A Blog By Ejiro Ubiedi Morrow, Grant Writer and Marketing Consultant
Don’t be scared of these grant writing situations: Writing your first grant
A common question I get from people that are new to grant writing is: What happens if we get MORE money than we ask for? This is usually in the context of writing multiple grants for a single program/project. The current school of thought says you need to write somewhere around 4 times the amount you are trying to raise, in order raise the desired amount. Some new grant writers might be concerned that they’ll get more than they bargained for if they follow this approach.
There are a few things to keep in mind:
Fear of being overfunded is pretty unfounded. In my 11+ years’ experience, I have yet to see multiple foundations falling over themselves to fund a previously underfunded program. That’s not to say that it can’t happen but it is a rare occurrence.
If for some reason, you do find yourself in the lucky position of being over funded for a program (say you only needed to raise $20,000 but received $60,000 in grants), you have several options:
You can refuse a grant. This is probably even more rare an occurrence than receiving over funding for a project but it is in the realm of possibility. I would only suggest this option if there is no way your organization can use the funds as was described in the grant proposal.
A better option is that you can communicate openly and honestly with the funder, letting them know that as a fiscally responsible organization, you wanted to be a good steward of their funds. While the project in question may be overfunded, there are most likely other ways the grant could be used for the project, including general operating costs, overhead costs, etc. The key is that you must come to an agreement with your funder what the grant funds will be used for and preferably BEFORE you’ve signed an agreement and spent the money otherwise. There’s the old saying: “it’s better to ask for forgiveness than permission” but that doesn’t apply to this situation. Funders will remember organizations that “take the cookie” and then change their tune on how the funding gets spent. And they won’t look too kindly upon that experience when you come back to them the next year and request funding again. Trust me, there’s nothing scarier than a funder who feels betrayed or duped. The grantmaking business is a small circle and they talk to one another. The last thing you want is for word to get out that your agency is anything less than an upstanding steward of grant funds.
Your First Grant Report:
In my house, report cards used to be the cause of much worry and anxiety. Either because I knew it wasn’t going to be favorable or because I wasn’t quite sure what I was going to get from my teachers. Reporting on grant progress can be just as daunting.
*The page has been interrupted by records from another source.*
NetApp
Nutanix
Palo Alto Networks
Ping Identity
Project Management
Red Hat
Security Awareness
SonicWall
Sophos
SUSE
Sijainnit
Especially if you don’t know what is going to come out of it all. You want to give the best report possible, to show that your agency is doing a great job AND in hopes that your funder will be so happy with the results that they will continue to give year after year!
But what happens if you didn’t reach your goals for the year? Or worse, what happens if, after a year, you haven’t spent the money? Don’t panic! These scenarios aren’t as scary as you might think.
Goals Not Met
It’s important to remember that funders are people too. And they are capable of understanding and forgiveness. If you haven’t met your goals for the year, it’s important to be open and honest with funders about not meeting the goals and giving them a reason why these goals weren’t met. Funders understand that sometimes there are changes in leadership, changes in staff or just unforeseen factors that pop up in the lifecycle of a grant. These situations happen within every agency and doesn’t reflect poorly on the grant funded project/program. It just happens. Having an open line of communication with your funder will help them understand and trust that your agency will meet its goals in the future, and be all the wiser for it.
Money Not Spent
Unspent funds can be another concern, when reporting on a grant’s progress. Usually funders like to know where the funds have gone, how they have been spent, and they require a detailed accounting of these funds. It is always a good idea to keep track of funds spent for this purpose. A clean financial accounting of funds spent can go a long way with funders trying to understand why funds were not expended as the grant agreement promised. Many things can change during the lifecycle of a grant, including equipment costs, staffing salaries, etc. Honesty is always the best policy. It instills trust in your funders. No agency wants to be in the awkward position of giving money back to a funder but most funders won’t ask for the return of funds, unless something grievous has occurred. Asking for an extension of time to expend all the funds is considered a standard practice in the fundraising world. And in most cases, the funder won’t hold it against the agency. As long as you are upfront about the challenges and activities of a grant, you and your funder can maintain a great relationship based in trust. Don’t be afraid to tell the truth.